“Food is in the details,” says Craig Murray and, “good food puts a smile on the face.”
The meals shared at Nimmo Bay have always been a part of the adventure, while using fresh, locally sourced ingredients rooted in the region. Smoked wild Pacific salmon, or ‘Nimmo Bay Gold’ as Craig refers to it, has been served at the resort since the beginning and has become a time-tested custom. In 1981, Craig built a small wooden smokehouse just outside of the floating lodge. Smoke from an outdoor stove was piped into the smokehouse and the hot smoked salmon it yielded was “delicious and loved by all.” Here is Craig’s preferred method, although it has been said that it really is all about the size of the salmon, temperature of the day, and type of alder you use. There are varying factors and the whole process is very visual.

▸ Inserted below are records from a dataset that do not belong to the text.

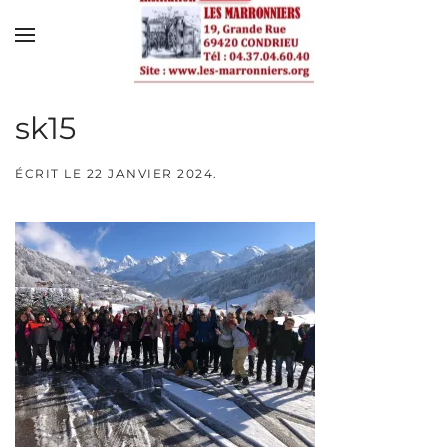
Skip to main content
sk15
ÉCRIT LE
22 JANVIER 2024
.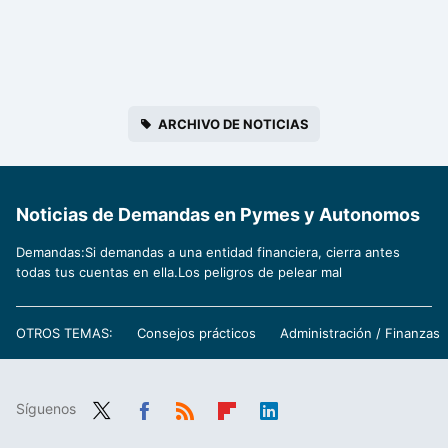
ARCHIVO DE NOTICIAS
Noticias de Demandas en Pymes y Autonomos
Demandas:Si demandas a una entidad financiera, cierra antes
todas tus cuentas en ella.Los peligros de pelear mal
OTROS TEMAS:
Consejos prácticos
Administración / Finanzas
Síguenos
Twit
Fac
RSS
Flip
Link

Craig’s Hot Smoked Wild Pacific Salmon
- Cleaned and filleted wild Pacific salmon
- Coarse salt
- Demerara sugar
On a baking sheet or shallow pan, lay the salmon skin-down. Start with a layer of course salt, take a spray bottle and mist with water, add a layer of demerara sugar, and mist with water. The moisture from the salmon, combined with the salt and sugar mixture will create a brine. If you have more than one fillet, layer them on top of each other and repeat the process, evenly and generously coating each piece with the salt and sugar mixture, ensuring that all are well packed with the brine. Cover the fish and let it sit for about 8 hours. At this stage, you will see that a glaze has formed over the salmon. Remove the fish from the brine and rinse under cold water. Dry the fish lightly with a cloth to remove any excess water and lay out on the racks in the smokehouse (or smoker). Do not turn the heat on just yet, as best to let the fish cure overnight, drying and absorbing the flavour from inside the smokehouse.
In the morning, fire up the smokehouse! Take alder branches, about 3 inches in diameter, and cut into rounds with the bark removed. “Alder is good smoking wood,” explains Craig, “with a light flavor that will not overpower the salmon and allow for a true smoke.” Depending on the thickness of the fillets, it will take between 6 to 10 hours to smoke the fish. To check if the salmon is ready, make a small cut in the middle and take a look at the colour and consistency. “It’s all about the visual,” reminds Craig. Once finished smoking, turn off the smoker and let the salmon sit in the smokehouse overnight, again, curing and absorbing even more of the wonderful flavour. The fish will feel firm to the touch when finished and will continue to harden up a bit overnight. In the morning, the beautiful smoked salmon will be ready to eat, package, freeze, and share with family and friends in true Nimmo Bay tradition.